El fantasma, le cogió de la mano y primero le llevó a una Navidad que no recordaba.

Vio a unos niños con los que jugaba en su barrio de pequeño. Jugaban con una pelota de goma algo ahuevada cuyos botes eran impredecibles por su forma y por la topología del descampado en el que se entretenían. Recordó como aquel descampado empezó a llenarse de grúas, como árboles de Navidad metálicos y fríos, que en unos años harían de su barrio una ciudad dormitorio que acabó incorporándose a la gran urbe. Sus compañeros de juego le pasaban la pelota y él, en su carácter acaparador, corría con ella hasta aquella portería construida con un par de ladrillos, intentando convertirse en el pichichi del equipo. Sus amigos le reclamaban un pase, pero él no soltaba la pelota hasta que, con mayor o menor fortuna, chutaba hacia la portería para conseguir un gol, más debido a un mal bote que despistaba al portero, que a su atino en el disparo.

Recordaba su carta a los reyes, pidiéndoles un par de botas de fútbol, y como, sin saber el esfuerzo que habían hecho sus padres para conseguirlas, las lucía el día de Reyes ante la envidia de sus colegas.

Después ambos, el fantasma y él, se acercaron al salón.

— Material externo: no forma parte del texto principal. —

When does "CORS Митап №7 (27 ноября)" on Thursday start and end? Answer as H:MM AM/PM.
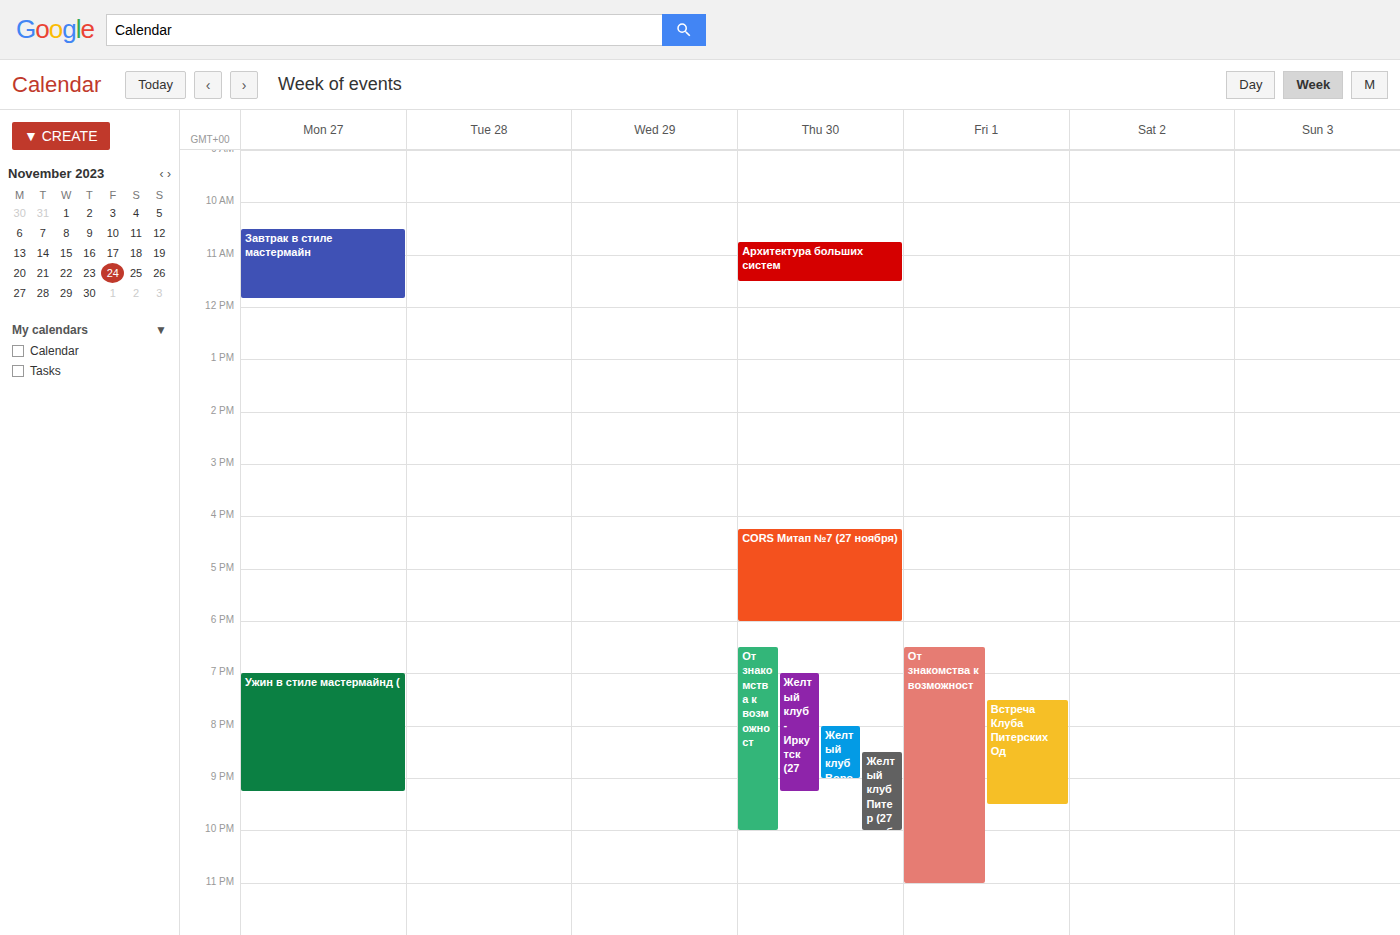
4:15 PM to 6:00 PM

Él encendió un cigarrillo y observó el lujoso árbol de navidad que había dispuesto su mujer junto con sus hijos en uno de los tantos fines de semana de los que pasaba fuera de casa. Regalos no vio ninguno en especial, quizá el fantasma no quería mostrarle eso, pero si recordaba como los últimos años ya no esperaba con ilusión la noche de los regalos. Cada año que pasaba, la alegría se disipaba más rápidamente, sin importar el regalo que fuese. Todo ello le iba pareciendo cada vez más tedioso. Ahora ni siquiera quería abrir los regalos de inmediato, intentando así disimular su cara de hastío. Sus ilusiones seguían siendo acaparar la pelota de éxito y el poder, que también con sus impredecibles botes intentaba colar a sus socios en los negocios, entre aquellos dos postes de la vida que había elegido, sin importarle nada a quienes dejase en el camino.

El último paseo con el, ya familiar, fantasma, le llevó a una Navidad adelantada en el tiempo. Se vio en otra Navidad, sólo. Su mujer le había dejado, sus hijos habían crecido y vivían en otro país. Recordaba a su socio del que nunca volvió a saber nada, tampoco se preocupó por ello. Se arrepentía de haber dejado pasar tantas cosas que antaño eran bonitas y que ahora apenas reconocía. Una enorme serie de compromisos sociales, de comidas, de cenas y eventos, afortunadamente le hacían olvidar aquellas fechas y amortiguar su nostalgia. Había conseguido lo que perseguía, pero evidentemente no había conseguido lo que quería.

Por último el fantasma de la Navidad intentó convencerle al mostrarle el año en que yo ya no estuviese vivo. Entonces sí se propondría, definitivamente, aprovechar su vida, pero allí sería, evidentemente, demasiado tarde.